Trust yourself. You know more than you think you do.
- All from Benjamin McLane Spock, 1903 - 1998

About: Benjamin McLane Spock was born at New Haven, Connecticut on 2 May in 1903. After a strict and somewhat bizarre childhood he studied medicine, and in 1946 wrote The Common Sense Book of Baby and Child Care which became, for better or worse, the operating manual for a whole generation of children. (Including yours truly.) While at Yale he rowed competitively, including winning a Gold in the 1924 Summer Olympics in an "eight". He came under attack for his politics in the 'seventies, he was against nuclear weapons and the Vietnam war, in favor of civil and women's rights, and ran for president in 1972.

Thursday, June 08, 2006

Mail

I have made this a rather long letter because I haven't had time to make it shorter.
- Blaise Pascal, 1623 - 1662

Consider the postage stamp: its usefulness consists in the ability to stick to one thing till it gets there.
- Josh Billings, 1818 - 1885

If you want to discover your true opinion of anybody, observe the impression made on you by the first sight of a letter from him.
- Arthur Schopenhauer, 1788 - 1860

Letters are expectation packed in an envelope.
- Shana Alexander

Designs in connection with postage stamps and coinage may be described, I think, as the silent ambassadors of national taste.
- William Butler Yeats, 1865 - 1939

All science is either physics or stamp collecting.
- Ernest Rutherford, 1871 - 1937

Sunday, June 04, 2006

Marcus Aurelius

I have often wondered how it is that every man loves himself more than all the rest of men, but yet sets less value on his own opinions of himself than on the opinions of others.

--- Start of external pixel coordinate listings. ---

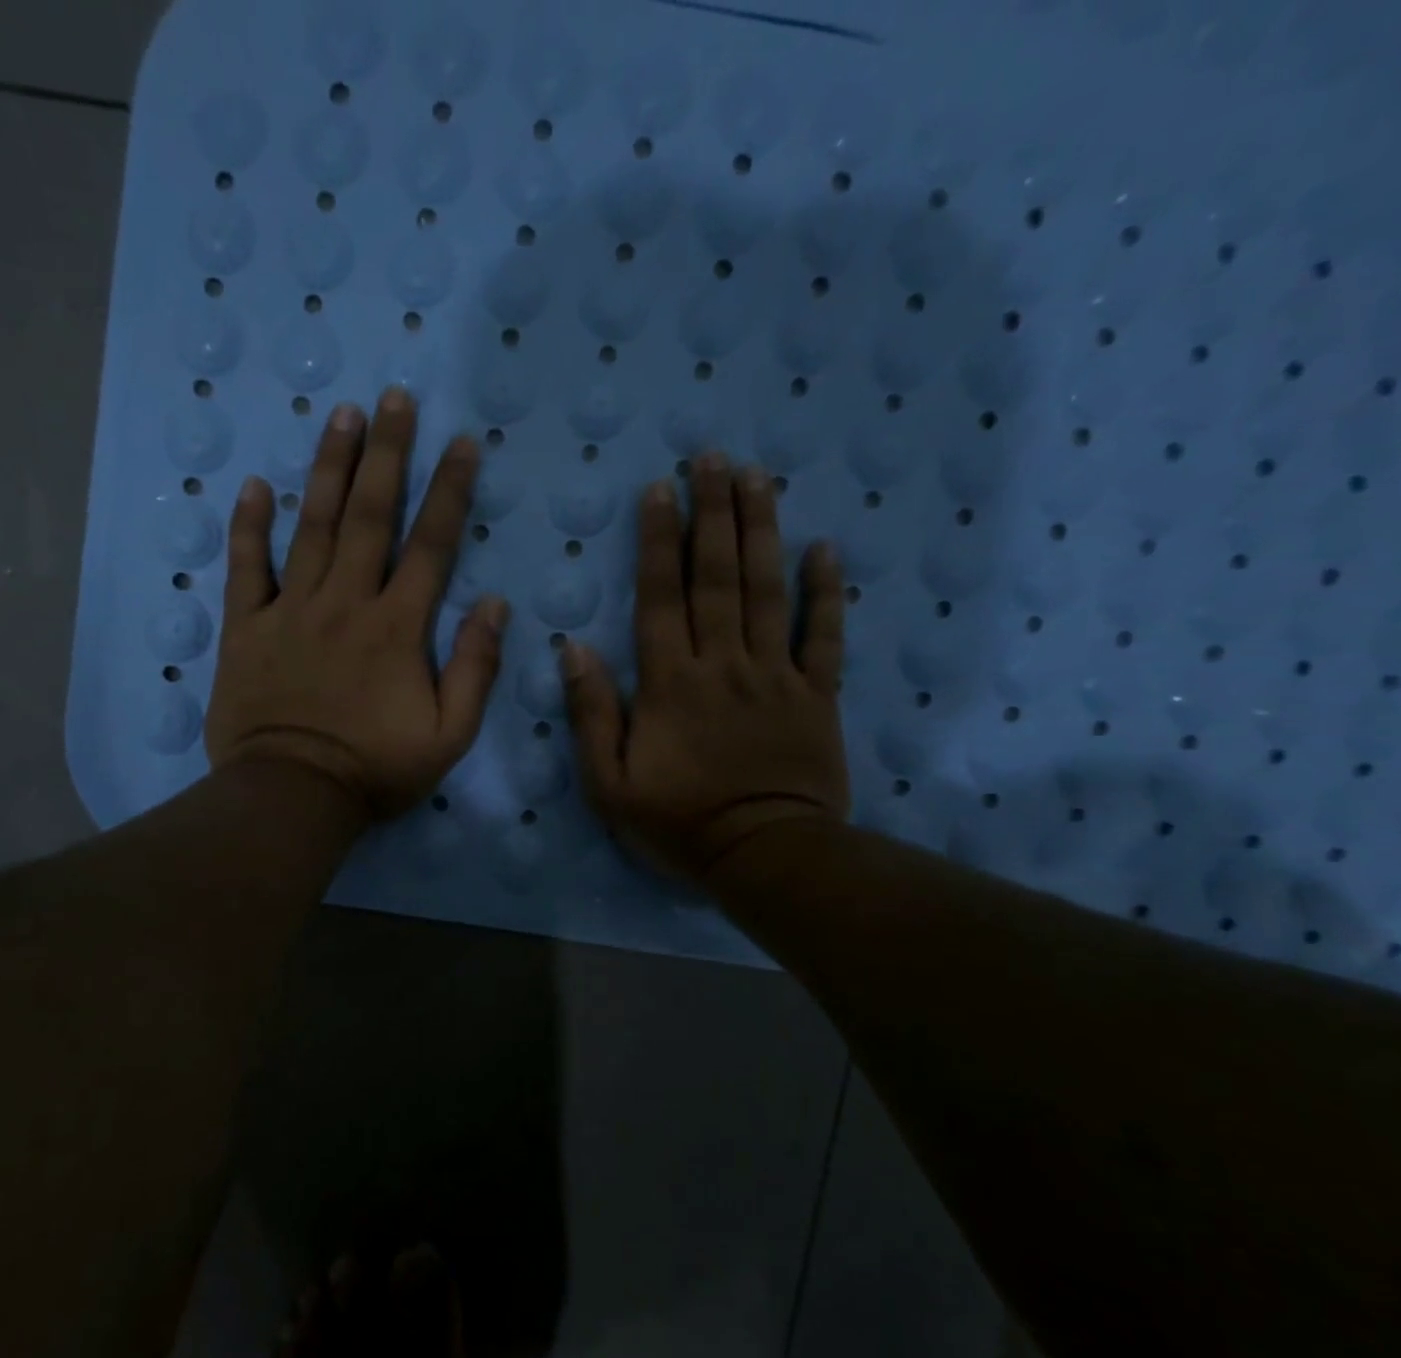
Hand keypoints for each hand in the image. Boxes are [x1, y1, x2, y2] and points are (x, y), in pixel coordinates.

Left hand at [205, 388, 508, 821]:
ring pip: (310, 526)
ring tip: (340, 415)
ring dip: (327, 468)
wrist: (292, 796)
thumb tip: (495, 605)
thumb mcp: (449, 735)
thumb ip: (475, 669)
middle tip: (393, 397)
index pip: (430, 545)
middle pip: (368, 515)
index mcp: (398, 627)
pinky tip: (254, 486)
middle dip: (385, 453)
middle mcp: (346, 602)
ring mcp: (291, 610)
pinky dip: (249, 527)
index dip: (449, 490)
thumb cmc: (375, 770)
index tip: (462, 442)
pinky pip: (247, 568)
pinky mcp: (247, 628)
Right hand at [562, 452, 849, 884]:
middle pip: (717, 577)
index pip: (661, 597)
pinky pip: (824, 636)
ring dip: (761, 531)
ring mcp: (776, 675)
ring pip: (767, 591)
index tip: (659, 489)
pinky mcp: (817, 695)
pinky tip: (825, 549)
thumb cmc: (678, 824)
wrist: (764, 856)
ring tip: (759, 477)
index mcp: (669, 683)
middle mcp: (723, 664)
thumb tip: (574, 648)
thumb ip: (592, 714)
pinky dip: (826, 592)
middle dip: (713, 513)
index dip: (658, 540)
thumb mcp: (609, 784)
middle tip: (714, 458)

Let thy chief fort and place of defense be a mind free from passions. A stronger place and better fortified than this, hath no man.

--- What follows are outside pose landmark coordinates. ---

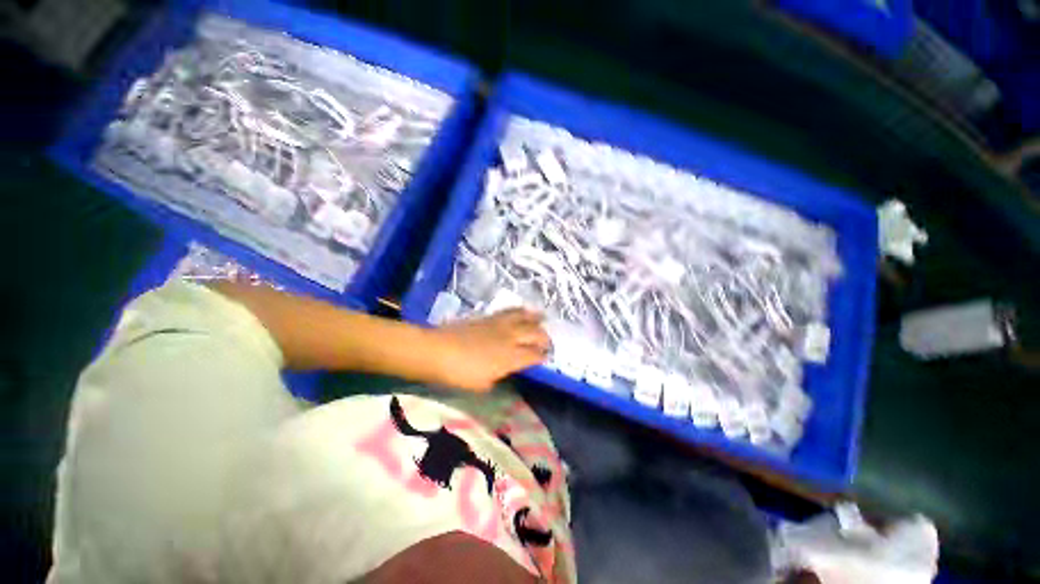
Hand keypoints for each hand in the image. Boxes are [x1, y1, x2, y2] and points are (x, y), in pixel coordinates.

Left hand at [431, 308, 551, 391]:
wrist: (437, 350)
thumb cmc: (459, 373)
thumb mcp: (482, 384)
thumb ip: (498, 376)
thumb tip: (504, 372)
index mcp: (510, 357)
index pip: (534, 355)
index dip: (542, 356)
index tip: (545, 358)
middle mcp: (510, 338)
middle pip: (535, 334)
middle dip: (544, 338)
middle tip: (547, 341)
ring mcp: (500, 325)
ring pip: (524, 318)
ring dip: (536, 319)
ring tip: (543, 318)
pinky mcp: (489, 317)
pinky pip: (509, 311)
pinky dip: (520, 310)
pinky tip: (522, 310)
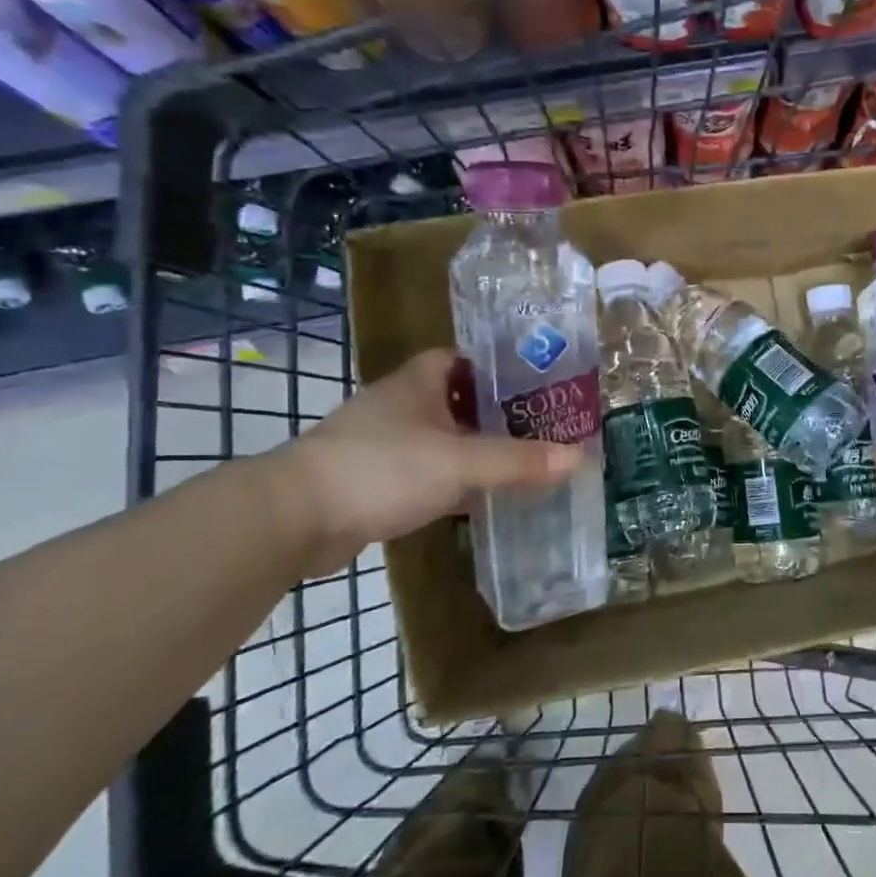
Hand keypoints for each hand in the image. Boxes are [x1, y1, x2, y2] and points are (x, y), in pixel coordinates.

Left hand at [267, 348, 581, 575]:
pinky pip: (428, 474)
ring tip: (524, 461)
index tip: (537, 382)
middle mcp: (400, 407)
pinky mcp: (376, 483)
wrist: (296, 519)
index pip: (461, 358)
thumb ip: (519, 461)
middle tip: (544, 426)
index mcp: (417, 383)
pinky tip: (482, 498)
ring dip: (477, 450)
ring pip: (444, 440)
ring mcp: (385, 445)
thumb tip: (580, 456)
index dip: (498, 366)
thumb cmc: (382, 469)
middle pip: (458, 400)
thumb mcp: (460, 462)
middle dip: (497, 413)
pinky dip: (455, 483)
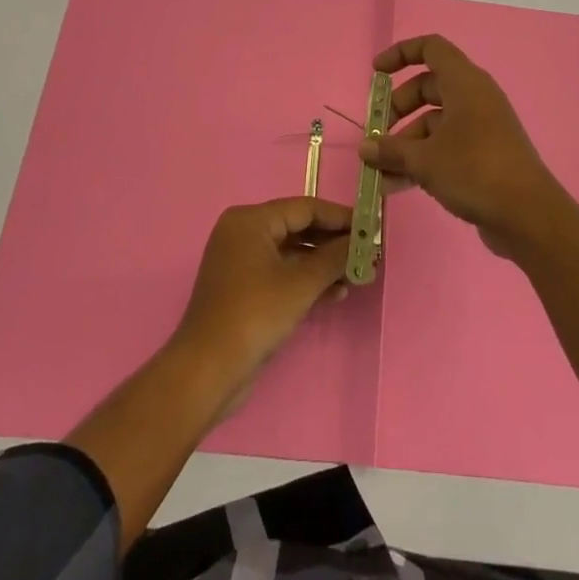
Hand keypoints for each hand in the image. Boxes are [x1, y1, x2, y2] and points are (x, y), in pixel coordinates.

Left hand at [172, 198, 352, 382]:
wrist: (208, 371)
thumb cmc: (255, 315)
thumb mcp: (301, 284)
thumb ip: (334, 257)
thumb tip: (362, 242)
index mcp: (250, 220)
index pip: (304, 208)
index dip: (340, 217)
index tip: (370, 227)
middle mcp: (242, 233)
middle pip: (298, 228)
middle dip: (333, 243)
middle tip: (367, 253)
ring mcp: (240, 262)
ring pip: (291, 253)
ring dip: (323, 265)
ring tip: (357, 276)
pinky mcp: (242, 289)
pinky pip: (281, 273)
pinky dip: (305, 280)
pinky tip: (335, 293)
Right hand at [358, 35, 568, 259]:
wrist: (528, 215)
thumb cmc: (474, 170)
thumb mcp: (425, 159)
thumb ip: (391, 150)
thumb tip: (365, 147)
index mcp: (465, 83)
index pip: (431, 48)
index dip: (401, 54)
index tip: (376, 73)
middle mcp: (475, 98)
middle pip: (428, 88)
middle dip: (398, 109)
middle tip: (377, 134)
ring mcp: (482, 127)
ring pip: (435, 122)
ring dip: (406, 143)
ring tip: (380, 172)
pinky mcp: (485, 155)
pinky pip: (447, 146)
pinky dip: (423, 159)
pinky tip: (398, 186)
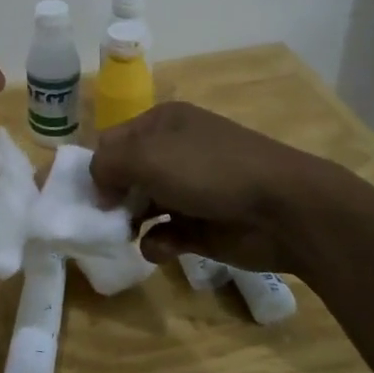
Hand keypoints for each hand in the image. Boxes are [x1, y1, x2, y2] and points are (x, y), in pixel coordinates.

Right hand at [89, 101, 339, 273]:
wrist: (285, 209)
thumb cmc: (208, 170)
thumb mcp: (145, 155)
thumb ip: (106, 165)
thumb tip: (98, 189)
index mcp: (162, 123)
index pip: (112, 141)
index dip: (96, 166)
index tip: (88, 194)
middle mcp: (174, 152)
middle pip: (125, 175)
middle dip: (111, 198)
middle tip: (102, 220)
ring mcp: (190, 190)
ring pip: (143, 207)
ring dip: (131, 223)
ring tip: (126, 236)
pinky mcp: (202, 226)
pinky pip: (165, 235)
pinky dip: (158, 244)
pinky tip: (162, 249)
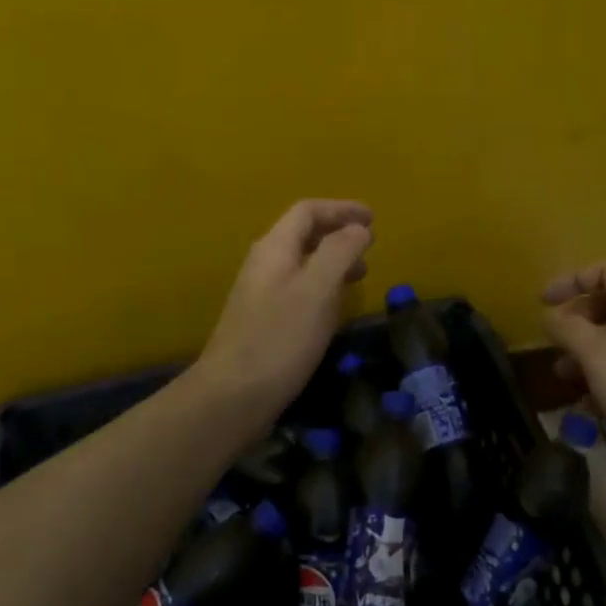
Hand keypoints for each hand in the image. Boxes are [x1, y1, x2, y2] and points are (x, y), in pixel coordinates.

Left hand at [194, 199, 373, 423]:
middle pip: (302, 234)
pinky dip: (321, 286)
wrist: (232, 396)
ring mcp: (259, 293)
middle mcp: (263, 264)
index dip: (341, 209)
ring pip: (301, 263)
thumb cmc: (280, 338)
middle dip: (338, 234)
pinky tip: (333, 308)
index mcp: (274, 248)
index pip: (307, 211)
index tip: (373, 218)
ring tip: (360, 275)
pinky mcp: (262, 321)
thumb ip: (339, 252)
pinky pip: (297, 288)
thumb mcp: (318, 289)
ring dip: (331, 261)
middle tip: (370, 247)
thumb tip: (358, 228)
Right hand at [541, 262, 605, 491]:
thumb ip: (569, 330)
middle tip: (554, 344)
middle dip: (577, 324)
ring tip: (564, 378)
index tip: (542, 304)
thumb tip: (550, 315)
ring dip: (588, 355)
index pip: (604, 272)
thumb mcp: (599, 358)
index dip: (569, 282)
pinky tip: (589, 407)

No longer talk at all about the kind of man that a good man ought to be, but be such.

Such as are your habitual thoughts, such also will be the character of your mind; for the soul is dyed by the thoughts. Dye it then with a continuous series of such thoughts as these: for instance, that where a man can live, there he can also live well.

The art of living is more like wrestling than dancing, in so far as it stands ready against the accidental and the unforeseen, and is not apt to fall.

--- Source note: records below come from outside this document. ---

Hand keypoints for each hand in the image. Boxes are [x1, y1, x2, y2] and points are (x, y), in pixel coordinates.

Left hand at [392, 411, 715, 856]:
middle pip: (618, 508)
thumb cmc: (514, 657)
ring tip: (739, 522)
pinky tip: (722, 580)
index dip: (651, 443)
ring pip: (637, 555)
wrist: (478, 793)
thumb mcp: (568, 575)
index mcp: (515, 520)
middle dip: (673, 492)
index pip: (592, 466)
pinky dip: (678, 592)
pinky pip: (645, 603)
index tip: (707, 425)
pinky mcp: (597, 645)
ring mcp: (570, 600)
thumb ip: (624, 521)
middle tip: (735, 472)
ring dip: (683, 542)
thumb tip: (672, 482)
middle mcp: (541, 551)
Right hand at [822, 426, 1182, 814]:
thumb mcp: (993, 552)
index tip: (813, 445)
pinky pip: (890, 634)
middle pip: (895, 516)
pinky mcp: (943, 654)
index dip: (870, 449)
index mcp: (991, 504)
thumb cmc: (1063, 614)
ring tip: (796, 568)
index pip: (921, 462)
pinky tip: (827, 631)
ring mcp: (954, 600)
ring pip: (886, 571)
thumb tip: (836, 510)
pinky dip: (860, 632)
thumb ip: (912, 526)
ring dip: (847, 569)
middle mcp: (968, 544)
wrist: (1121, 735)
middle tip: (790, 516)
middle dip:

That which is not good for the hive is not good for the bee.
- All from Marcus Aurelius, 121 - 180

About: Marcus Annius Verus was born to Spanish parents at Rome on 26 Apr in 121. He was a serious and studious child and came to the attention of the emperor Hadrian. Hadrian adopted Antoninus, who in turn adopted Marcus, establishing the succession. At this time he was called Aurelius, the golden one. During Antoninus' peaceful reign, Aurelius was a diligent administrator, a priest in the state religion, and a stoic philosopher. During this time he wrote "The Meditations" in Greek, most quotes that survive are from that volume. When he came to power himself, the empire was under attack first by Parthia, then smallpox, and then by Germanic tribes, and Aurelius spent most of his reign in the field commanding his troops and provided us with few quotes. And if you are wondering, yes he was the 'Gladiator'!